[Stored records]
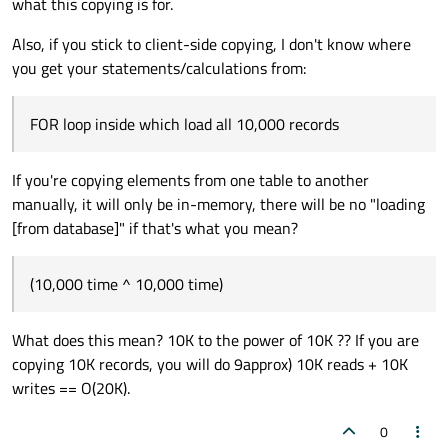
what this copying is for.
Regards,
Also, if you stick to client-side copying, I don't know where
you get your statements/calculations from:
FOR loop inside which load all 10,000 records
If you're copying elements from one table to another
manually, it will only be in-memory, there will be no "loading
[from database]" if that's what you mean?
(10,000 time ^ 10,000 time)
What does this mean? 10K to the power of 10K ?? If you are
copying 10K records, you will do 9approx) 10K reads + 10K
writes == O(20K).
0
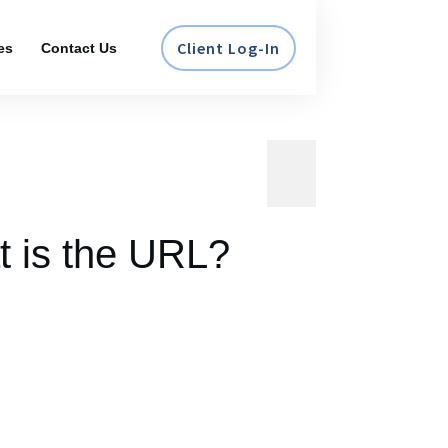
Client Log-In
es
Contact Us
t is the URL?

_JOB ITEM_.
Print the lines from the line with "FOR loop inside which load all 10,000 records" to the end of the data above. Include both ends, exclude the pictures, and add nothing else.

_YOUR SOLUTION_.
FOR loop inside which load all 10,000 records
If you're copying elements from one table to another
manually, it will only be in-memory, there will be no "loading
[from database]" if that's what you mean?
(10,000 time ^ 10,000 time)
What does this mean? 10K to the power of 10K ?? If you are
copying 10K records, you will do 9approx) 10K reads + 10K
writes == O(20K).
0
Client Log-In
es
Contact Us
t is the URL?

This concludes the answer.